Hamlet 2023 © W. Hoesl
Die Hausgötterdämmerung in München manifestiert sich weiter: Mozart, Wagner und Strauss – ihnen zu Ehren wurden die Opernfestspiele einst gegründet – sind schon lange nicht mehr der unangefochtene Mittelpunkt der Festspiele. Nachdem letztes Jahr mit Krzysztof Pendereckis „Die Teufel von Loudun“ eröffnet wurde, dieses Jahr also Brett Deans „Hamlet“. Generalmusikdirektor Vladimir Jurowski ließ sich im Vorhinein dahingehend zitieren, dass man sich in dieser Produktion so fühle, als wäre man „in einer Shakespeare-Inszenierung und in einem Tarantino-Film gleichzeitig gewesen“. Das Einzige jedoch, was so wirklich an Tarantino erinnert, war die Länge.
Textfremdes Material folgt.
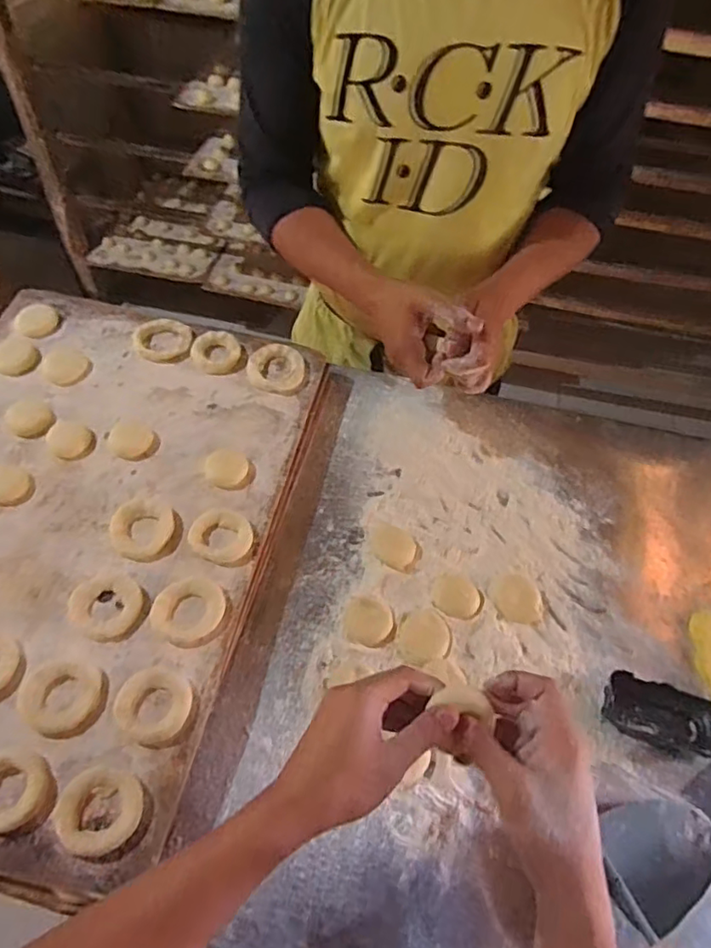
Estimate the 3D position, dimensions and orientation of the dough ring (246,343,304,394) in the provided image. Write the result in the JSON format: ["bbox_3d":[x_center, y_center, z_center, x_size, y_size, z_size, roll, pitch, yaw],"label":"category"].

Kein schlechter, aber ein langatmiger Abend.
Nationaltheater München, 26. Juni 2023, PREMIERE
Brett Dean, Hamlet
Vladimir Jurowski, Dirigent
Bayerisches Staatsorchester
Neil Armfield, Regie
Ralph Myers, Bühnenbild
von Willi Patzelt
Kaum – so könnte man boshaft unterstellen – ist die Musik nicht mehr schön eingängig, gönnt einem der Kunstbetrieb wieder eine Inszenierung, die nicht auf Metaebenen gehoben, ja nicht symbolistisch abstrahiert wird. Man kann der Inszenierung an diesem Abend wirklich wenig vorwerfen. Diese Produktion lief bereits in Glyndebourne, an der Met und in australischen Adelaide. Ob eine „Viertverwertung“ einer Münchner Festspieleröffnung wirklich würdig ist, sollte jedoch hinterfragt werden.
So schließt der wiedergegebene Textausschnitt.